The kremlin Has Gathered Fringe Left-Wing Groups to Replace the Socialist International
5/5/2026

The founding forum of the international socialist network “sovintern” took place in moscow, initiated by the “just russia” party. The official goal is to create a platform for left-leaning forces and develop a joint manifesto for inter-party cooperation. The real goal is to patch up the holes left by the international isolation into which russia has driven itself.
Until February 2022, the “Just russia” was a member of the Socialist International – a global alliance of socialist, social democratic, and labor parties headquartered in London. In March 2022, the Socialist International’s governing bodies expelled it along with other russian parties in response to the full-scale invasion of Ukraine.
The organizers claim that the forum brought together over 100 parties and movements from more than 70 countries – Europe, Asia, Africa, and the Americas. The actual picture, according to available data, was an order of magnitude more modest. However, for the kremlin, it is not the numbers that matter, but the image.
Following the forum, participants adopted several declarations. Some condemned the USA’s actions regarding Iran, Cuba, and Venezuela – that is, the standard anti-Western playbook.
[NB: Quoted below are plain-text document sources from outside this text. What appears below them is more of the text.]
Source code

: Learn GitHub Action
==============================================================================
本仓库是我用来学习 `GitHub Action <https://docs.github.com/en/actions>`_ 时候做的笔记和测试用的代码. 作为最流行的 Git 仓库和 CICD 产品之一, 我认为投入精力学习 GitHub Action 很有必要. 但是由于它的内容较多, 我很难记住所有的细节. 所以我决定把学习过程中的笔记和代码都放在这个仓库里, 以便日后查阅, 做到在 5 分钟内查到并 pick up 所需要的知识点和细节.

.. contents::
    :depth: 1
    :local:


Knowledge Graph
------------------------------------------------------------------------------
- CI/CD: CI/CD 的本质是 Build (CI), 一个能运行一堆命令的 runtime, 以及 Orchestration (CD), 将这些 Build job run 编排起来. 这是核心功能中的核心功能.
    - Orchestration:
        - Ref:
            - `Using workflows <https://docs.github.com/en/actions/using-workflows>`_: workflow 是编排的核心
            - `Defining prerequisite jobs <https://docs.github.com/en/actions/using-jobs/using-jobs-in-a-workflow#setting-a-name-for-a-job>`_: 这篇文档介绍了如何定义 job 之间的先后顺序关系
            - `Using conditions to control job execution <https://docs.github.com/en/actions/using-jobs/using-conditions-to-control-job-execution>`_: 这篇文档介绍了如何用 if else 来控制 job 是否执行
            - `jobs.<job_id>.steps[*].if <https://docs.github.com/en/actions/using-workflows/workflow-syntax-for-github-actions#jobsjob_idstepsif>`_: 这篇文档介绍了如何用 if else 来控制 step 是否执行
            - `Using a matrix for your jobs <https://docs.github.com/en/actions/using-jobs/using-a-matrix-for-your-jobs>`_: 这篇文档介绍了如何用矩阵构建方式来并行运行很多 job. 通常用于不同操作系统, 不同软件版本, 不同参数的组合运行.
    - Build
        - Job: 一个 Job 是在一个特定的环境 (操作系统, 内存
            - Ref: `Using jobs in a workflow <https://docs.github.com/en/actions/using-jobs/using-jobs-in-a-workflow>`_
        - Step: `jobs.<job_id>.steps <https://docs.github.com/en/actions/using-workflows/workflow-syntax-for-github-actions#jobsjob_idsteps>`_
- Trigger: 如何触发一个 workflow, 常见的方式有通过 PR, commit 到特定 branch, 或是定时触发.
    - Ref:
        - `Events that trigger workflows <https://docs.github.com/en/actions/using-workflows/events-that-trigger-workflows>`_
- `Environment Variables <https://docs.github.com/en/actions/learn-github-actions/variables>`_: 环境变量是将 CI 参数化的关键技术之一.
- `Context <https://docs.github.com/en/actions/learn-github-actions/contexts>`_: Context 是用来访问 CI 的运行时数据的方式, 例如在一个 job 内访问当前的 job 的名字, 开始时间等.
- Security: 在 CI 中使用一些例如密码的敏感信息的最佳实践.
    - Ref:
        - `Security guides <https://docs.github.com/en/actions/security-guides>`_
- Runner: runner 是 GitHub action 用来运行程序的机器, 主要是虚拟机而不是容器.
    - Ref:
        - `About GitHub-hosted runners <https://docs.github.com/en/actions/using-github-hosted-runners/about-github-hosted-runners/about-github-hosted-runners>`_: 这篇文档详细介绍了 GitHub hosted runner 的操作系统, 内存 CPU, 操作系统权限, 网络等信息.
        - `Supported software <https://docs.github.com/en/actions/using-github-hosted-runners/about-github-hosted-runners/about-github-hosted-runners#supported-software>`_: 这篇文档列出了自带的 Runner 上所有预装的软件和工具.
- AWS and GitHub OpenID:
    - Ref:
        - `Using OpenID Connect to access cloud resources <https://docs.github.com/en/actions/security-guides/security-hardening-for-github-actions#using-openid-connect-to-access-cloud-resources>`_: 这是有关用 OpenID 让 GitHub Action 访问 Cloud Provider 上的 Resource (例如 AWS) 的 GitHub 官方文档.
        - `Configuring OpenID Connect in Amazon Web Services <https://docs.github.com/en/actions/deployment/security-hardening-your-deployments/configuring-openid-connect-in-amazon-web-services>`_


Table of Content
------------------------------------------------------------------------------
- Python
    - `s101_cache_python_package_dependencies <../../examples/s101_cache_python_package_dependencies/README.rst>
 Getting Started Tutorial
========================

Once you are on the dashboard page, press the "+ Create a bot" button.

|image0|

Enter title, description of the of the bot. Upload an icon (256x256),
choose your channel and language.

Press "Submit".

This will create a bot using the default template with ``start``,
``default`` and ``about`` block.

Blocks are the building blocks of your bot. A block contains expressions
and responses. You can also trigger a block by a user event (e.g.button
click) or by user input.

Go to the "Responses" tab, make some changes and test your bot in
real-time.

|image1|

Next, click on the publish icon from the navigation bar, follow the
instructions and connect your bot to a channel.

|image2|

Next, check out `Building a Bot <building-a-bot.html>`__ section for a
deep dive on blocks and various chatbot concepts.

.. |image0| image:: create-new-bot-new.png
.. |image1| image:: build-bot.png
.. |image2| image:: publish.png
A separate document concerned Ukraine: it contained a call to resolve the war by “eliminating its root causes”. This is a verbatim reproduction of official moscow rhetoric – the very same rhetoric the kremlin uses to justify its aggression and shift responsibility for it onto Kyiv and the West.
“sovintern” serves a dual purpose. On the international stage, it creates the illusion of broad support and provides a channel for promoting russian narratives about Ukraine and sanctions policy. Within the country, it strengthens the position of the “just russia” as a systemic competitor to the communist party of the rf (cprf) and, at the same time, as the kremlin’s tool for managing the left-wing electorate.
russia, cut off from civilized international frameworks, is building its own – out of fringe parties, anti-Western movements, and familiar rhetoric. A new “international” under an old banner.